— Study text —
┌────────
AI coding platform Cursor has acquired Graphite, an AI-powered code review startup, in a move to build an end to end software development workflow. By integrating Graphite’s review capabilities directly into its editor, Cursor is targeting one of the biggest bottlenecks in AI-assisted programming: code review and approval.
The deal, reportedly priced above Graphite’s last $290 million valuation, comes as competition in AI code generation intensifies among players like OpenAI, GitHub Copilot, and a growing set of specialist developer-tool startups racing to own the full development lifecycle. Cursor has been on an acquisition spree following it’s valuation of $29B in November.
JP Morgan

JP Morgan’s internal LLM assistant platform went from 0 to 250,000 users in months. Today, more than 60% of employees across the bank actively use it. This wasn’t driven by top-down mandates. Adoption spread virally as employees built, customized, and shared AI assistants tailored to their own roles and workflows.
Behind that success was a deliberate connectivity strategy: rather than betting on proprietary models as a moat, it invested early in building a sophisticated, multi-modal RAG (retrieval-augmented generation) platform now in its fourth generation. This plugs directly into the bank’s most critical systems, data, documents, and tools. This “ubiquitous connectivity” lets employees apply AI to real work across finance, risk, HR, CRM, trading, and operations.
The result is a “one platform, many jobs” approach, where reusable AI building blocks can be assembled into role-specific tools at scale. JPMorgan’s view is clear: models will commoditize, but the real value and competitive advantage comes from how deeply AI is wired into enterprise knowledge, processes, and systems. Without that, even the most advanced AI remains little more than a shiny demo.
Salesforce

Salesforce is dialing back its use of open ended generative AI after trust and performance issues surfaced in real world deployments.
Executives point to missed instructions, task drift, and failures once prompts grew more and more complex. After rolling out AI agents and cutting around 4,000 support roles, the company is now prioritizing deterministic triggers and data foundations.
CEO Marc Benioff, who has been a vocal advocate of AI led change, is now drafting Salesforce’s annual strategy document with data foundations, not AI models, as the top priority. The company is now prioritizing rule based automation and deterministic workflows to ensure consistency, compliance, and reliable outcomes. The shift signals a broader trend in enterprise AI: moving away from “AI everywhere” hype toward controlled, auditable automation that can consistently deliver results at scale.
└────────
— Given data —
┌────────
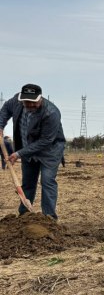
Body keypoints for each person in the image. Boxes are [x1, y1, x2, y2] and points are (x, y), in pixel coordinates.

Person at [0, 84, 66, 220]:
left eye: (33, 102)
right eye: (26, 102)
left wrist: (19, 153)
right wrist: (0, 126)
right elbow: (5, 110)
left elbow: (46, 141)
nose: (29, 104)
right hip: (27, 149)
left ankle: (49, 218)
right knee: (28, 182)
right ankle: (24, 216)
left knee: (47, 181)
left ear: (40, 98)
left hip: (50, 151)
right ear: (21, 99)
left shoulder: (51, 113)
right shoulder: (16, 101)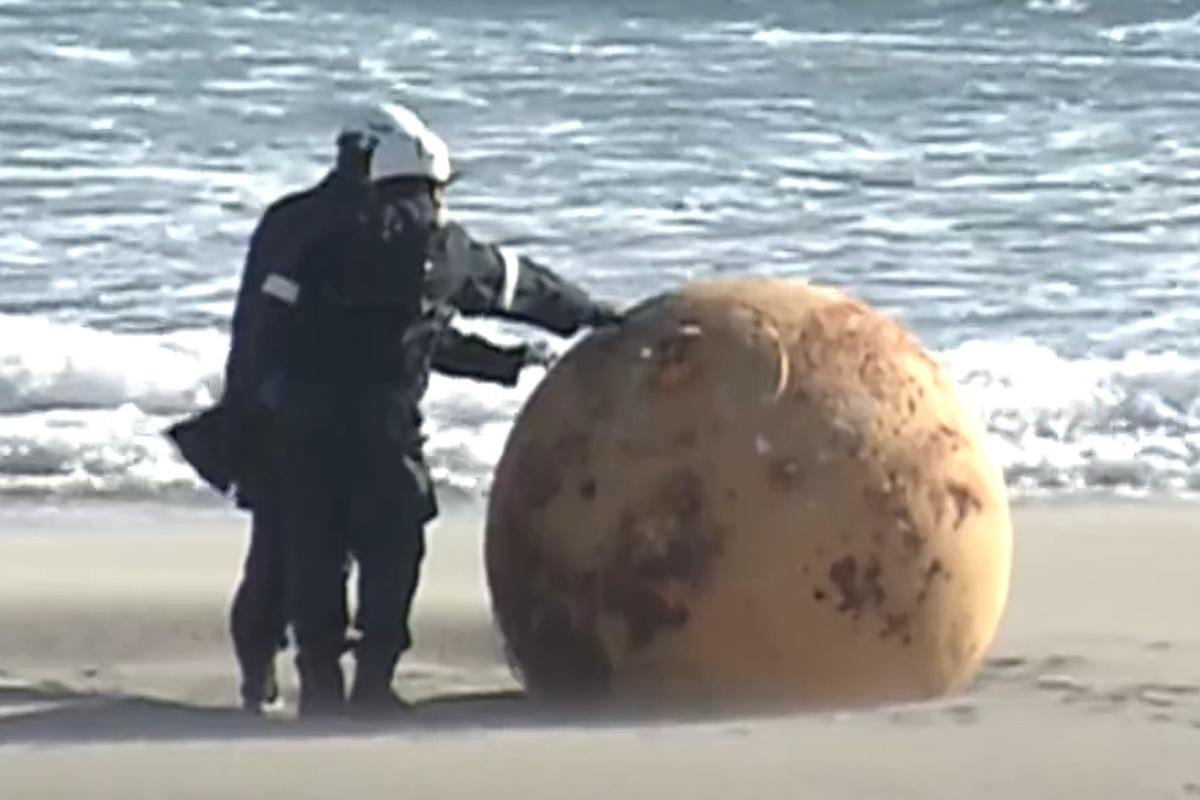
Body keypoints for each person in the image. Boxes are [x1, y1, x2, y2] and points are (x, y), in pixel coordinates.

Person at [221, 102, 620, 718]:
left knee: (298, 549)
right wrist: (592, 314)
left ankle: (303, 685)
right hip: (380, 428)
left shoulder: (289, 225)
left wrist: (242, 412)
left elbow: (258, 330)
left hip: (289, 422)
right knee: (392, 546)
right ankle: (374, 685)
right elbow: (507, 288)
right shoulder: (426, 240)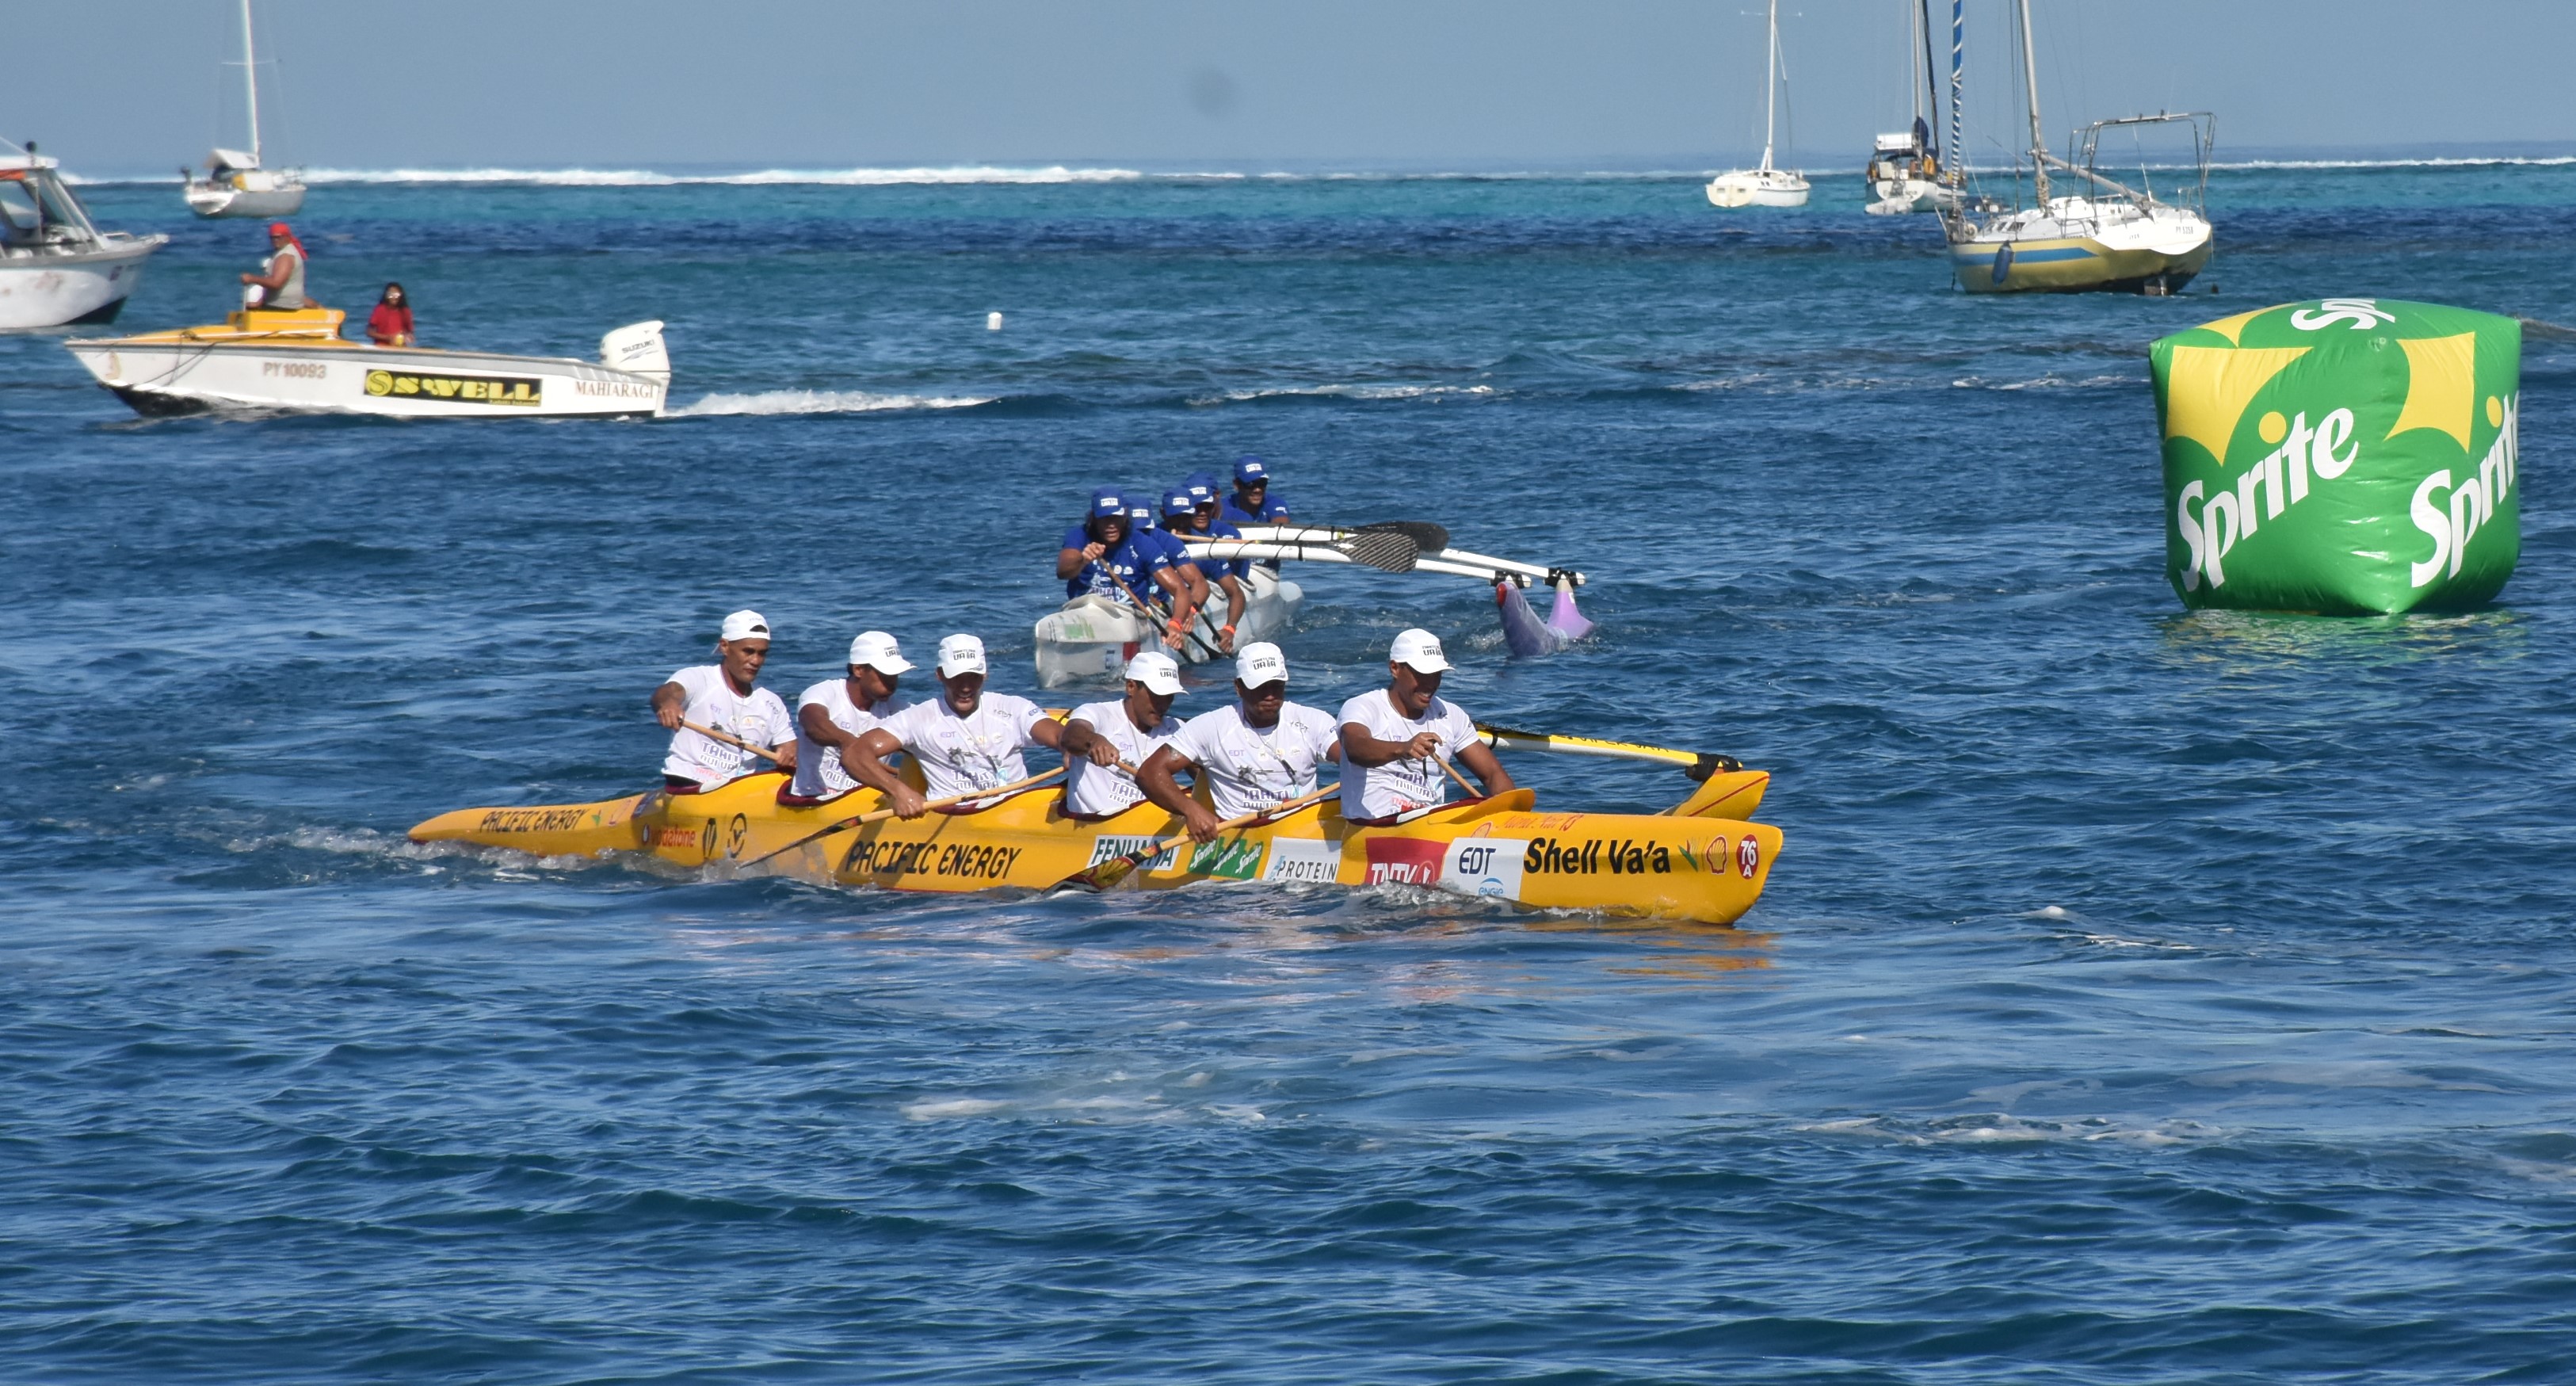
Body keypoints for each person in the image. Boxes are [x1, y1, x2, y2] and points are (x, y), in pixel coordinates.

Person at [846, 633, 1069, 819]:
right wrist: (899, 791)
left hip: (1015, 815)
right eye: (956, 678)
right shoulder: (917, 718)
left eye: (972, 677)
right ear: (940, 676)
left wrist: (1070, 746)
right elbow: (854, 755)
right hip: (956, 820)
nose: (965, 687)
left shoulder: (1014, 709)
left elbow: (1059, 736)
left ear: (984, 675)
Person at [1139, 642, 1341, 842]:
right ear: (1239, 688)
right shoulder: (1210, 727)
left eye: (1277, 686)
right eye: (1261, 687)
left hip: (1303, 829)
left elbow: (1348, 758)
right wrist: (1191, 810)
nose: (1270, 695)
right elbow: (1149, 773)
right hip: (1238, 836)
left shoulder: (1314, 721)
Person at [1336, 628, 1513, 823]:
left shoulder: (1451, 715)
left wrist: (1512, 820)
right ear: (1395, 669)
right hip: (1372, 828)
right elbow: (1355, 748)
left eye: (1436, 674)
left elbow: (1493, 774)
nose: (1431, 684)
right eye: (1422, 674)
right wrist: (1402, 748)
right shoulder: (1363, 707)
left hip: (1428, 827)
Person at [651, 609, 799, 792]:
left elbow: (790, 748)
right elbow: (668, 692)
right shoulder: (698, 679)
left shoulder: (772, 704)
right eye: (749, 652)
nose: (756, 661)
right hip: (687, 785)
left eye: (762, 654)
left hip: (738, 792)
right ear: (725, 647)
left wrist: (791, 757)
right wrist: (668, 705)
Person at [784, 630, 914, 804]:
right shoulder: (824, 693)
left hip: (866, 802)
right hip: (814, 799)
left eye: (895, 674)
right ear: (858, 669)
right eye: (885, 674)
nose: (892, 680)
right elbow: (813, 723)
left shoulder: (898, 709)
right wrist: (847, 741)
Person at [1059, 651, 1189, 819]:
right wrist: (1093, 741)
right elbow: (1070, 736)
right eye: (1157, 696)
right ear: (1131, 687)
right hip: (1094, 828)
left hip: (1146, 824)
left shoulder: (1177, 729)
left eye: (1169, 696)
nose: (1163, 705)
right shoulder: (1098, 714)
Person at [1166, 485, 1247, 651]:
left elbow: (1236, 593)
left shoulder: (1205, 547)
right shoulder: (1151, 540)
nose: (1181, 523)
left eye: (1186, 517)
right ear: (1163, 514)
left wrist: (1229, 629)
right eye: (1176, 518)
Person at [239, 221, 318, 311]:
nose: (275, 240)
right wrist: (260, 302)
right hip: (280, 304)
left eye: (279, 237)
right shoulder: (281, 252)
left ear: (287, 237)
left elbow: (276, 283)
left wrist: (252, 279)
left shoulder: (286, 256)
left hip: (283, 307)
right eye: (272, 238)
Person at [1218, 455, 1292, 527]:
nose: (1257, 490)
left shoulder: (1275, 503)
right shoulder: (1223, 506)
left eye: (1262, 483)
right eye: (1251, 484)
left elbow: (1281, 524)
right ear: (1237, 485)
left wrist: (1280, 527)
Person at [366, 282, 414, 347]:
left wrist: (407, 337)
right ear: (386, 296)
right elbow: (369, 332)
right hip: (381, 347)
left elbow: (410, 334)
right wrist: (388, 338)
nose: (393, 297)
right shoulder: (380, 310)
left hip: (400, 348)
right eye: (391, 294)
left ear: (400, 295)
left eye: (396, 295)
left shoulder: (405, 311)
└────────
— Task list —
a - Answer these questions from the AI news text:
(i) What was Graphite's last valuation?
(ii) What share of JP Morgan's employees actively use its internal LLM assistant platform?
(iii) About how many support roles did Salesforce cut?
b - Give the stretch of the AI news text from "JP Morgan’s internal" through "trading, and operations." again, replacing "virally" with "gradually".
The data above are separate from the AI news text.

— Per-task outputs —
a -
(i) $290 million
(ii) More than 60%
(iii) Around 4,000

b -
JP Morgan’s internal LLM assistant platform went from 0 to 250,000 users in months. Today, more than 60% of employees across the bank actively use it. This wasn’t driven by top-down mandates. Adoption spread gradually as employees built, customized, and shared AI assistants tailored to their own roles and workflows.
Behind that success was a deliberate connectivity strategy: rather than betting on proprietary models as a moat, it invested early in building a sophisticated, multi-modal RAG (retrieval-augmented generation) platform now in its fourth generation. This plugs directly into the bank’s most critical systems, data, documents, and tools. This “ubiquitous connectivity” lets employees apply AI to real work across finance, risk, HR, CRM, trading, and operations.